Records START
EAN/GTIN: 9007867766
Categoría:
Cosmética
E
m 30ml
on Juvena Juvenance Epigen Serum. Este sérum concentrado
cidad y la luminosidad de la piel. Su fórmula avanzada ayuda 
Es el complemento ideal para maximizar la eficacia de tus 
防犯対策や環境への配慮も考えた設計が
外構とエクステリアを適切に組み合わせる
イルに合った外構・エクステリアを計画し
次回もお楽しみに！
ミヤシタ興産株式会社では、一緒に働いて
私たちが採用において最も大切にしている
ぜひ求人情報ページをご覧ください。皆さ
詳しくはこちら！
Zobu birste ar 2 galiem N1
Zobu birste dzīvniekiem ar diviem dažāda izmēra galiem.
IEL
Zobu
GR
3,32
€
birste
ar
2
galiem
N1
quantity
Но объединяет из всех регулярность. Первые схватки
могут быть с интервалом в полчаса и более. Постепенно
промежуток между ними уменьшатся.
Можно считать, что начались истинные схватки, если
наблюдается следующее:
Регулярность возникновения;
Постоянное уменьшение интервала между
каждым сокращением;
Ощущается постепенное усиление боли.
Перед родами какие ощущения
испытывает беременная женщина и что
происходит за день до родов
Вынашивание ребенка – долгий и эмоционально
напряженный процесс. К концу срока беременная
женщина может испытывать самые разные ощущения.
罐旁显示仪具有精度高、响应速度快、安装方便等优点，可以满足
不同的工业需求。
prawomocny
Records END
Records START
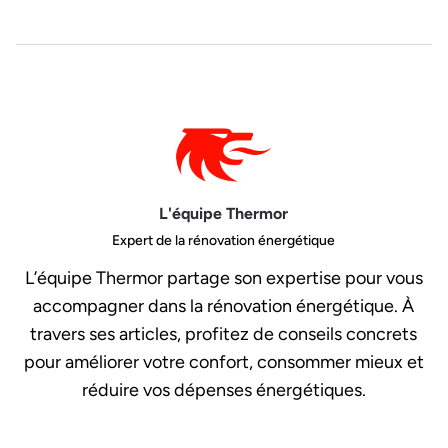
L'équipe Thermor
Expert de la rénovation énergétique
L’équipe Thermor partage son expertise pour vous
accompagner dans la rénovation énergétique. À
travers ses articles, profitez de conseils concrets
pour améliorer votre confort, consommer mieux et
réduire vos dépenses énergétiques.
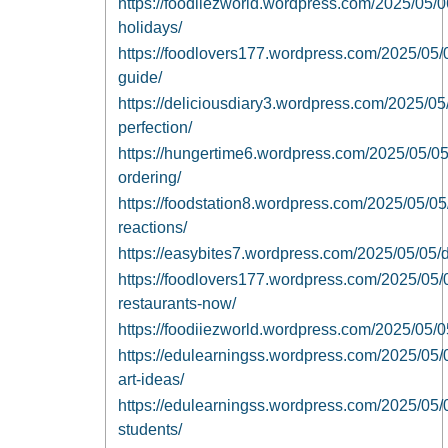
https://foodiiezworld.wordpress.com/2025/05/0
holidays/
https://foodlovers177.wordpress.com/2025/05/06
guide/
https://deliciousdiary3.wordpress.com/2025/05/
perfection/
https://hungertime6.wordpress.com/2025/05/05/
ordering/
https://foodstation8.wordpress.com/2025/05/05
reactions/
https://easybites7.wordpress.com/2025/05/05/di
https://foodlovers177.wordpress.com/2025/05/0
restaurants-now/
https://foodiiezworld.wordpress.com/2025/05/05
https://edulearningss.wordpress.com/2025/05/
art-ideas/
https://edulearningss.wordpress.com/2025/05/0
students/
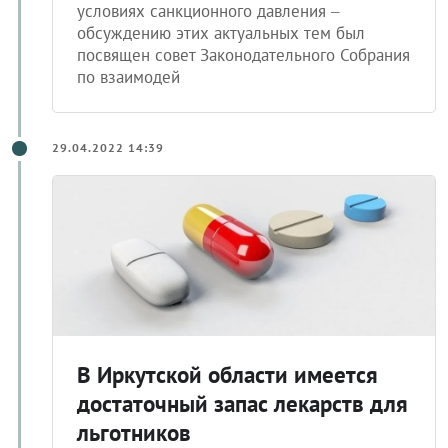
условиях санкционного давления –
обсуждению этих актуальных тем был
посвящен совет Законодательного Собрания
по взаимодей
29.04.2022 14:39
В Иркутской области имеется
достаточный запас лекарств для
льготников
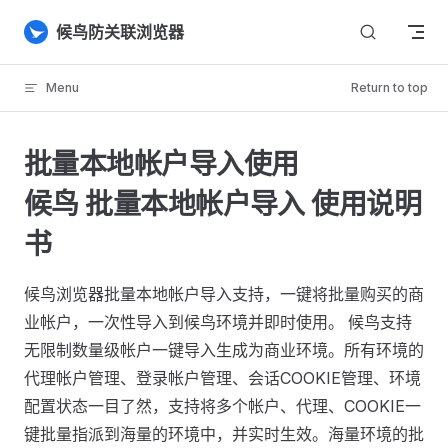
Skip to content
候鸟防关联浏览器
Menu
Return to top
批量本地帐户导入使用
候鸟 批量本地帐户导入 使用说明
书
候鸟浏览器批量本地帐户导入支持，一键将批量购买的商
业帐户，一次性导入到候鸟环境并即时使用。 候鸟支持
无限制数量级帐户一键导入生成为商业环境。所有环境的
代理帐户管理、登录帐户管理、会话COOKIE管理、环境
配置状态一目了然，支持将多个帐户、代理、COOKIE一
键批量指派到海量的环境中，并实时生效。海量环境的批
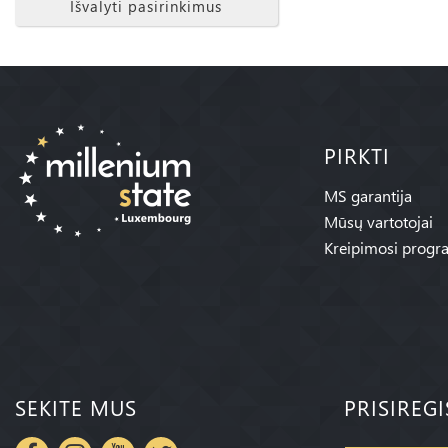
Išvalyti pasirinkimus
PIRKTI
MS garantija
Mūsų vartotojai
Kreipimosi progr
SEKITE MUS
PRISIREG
Records END
Directive
Search the entries for the string "foodiiezworld" and collect each line that has it.

The answer
https://foodiiezworld.wordpress.com/2025/05/0
https://foodiiezworld.wordpress.com/2025/05/05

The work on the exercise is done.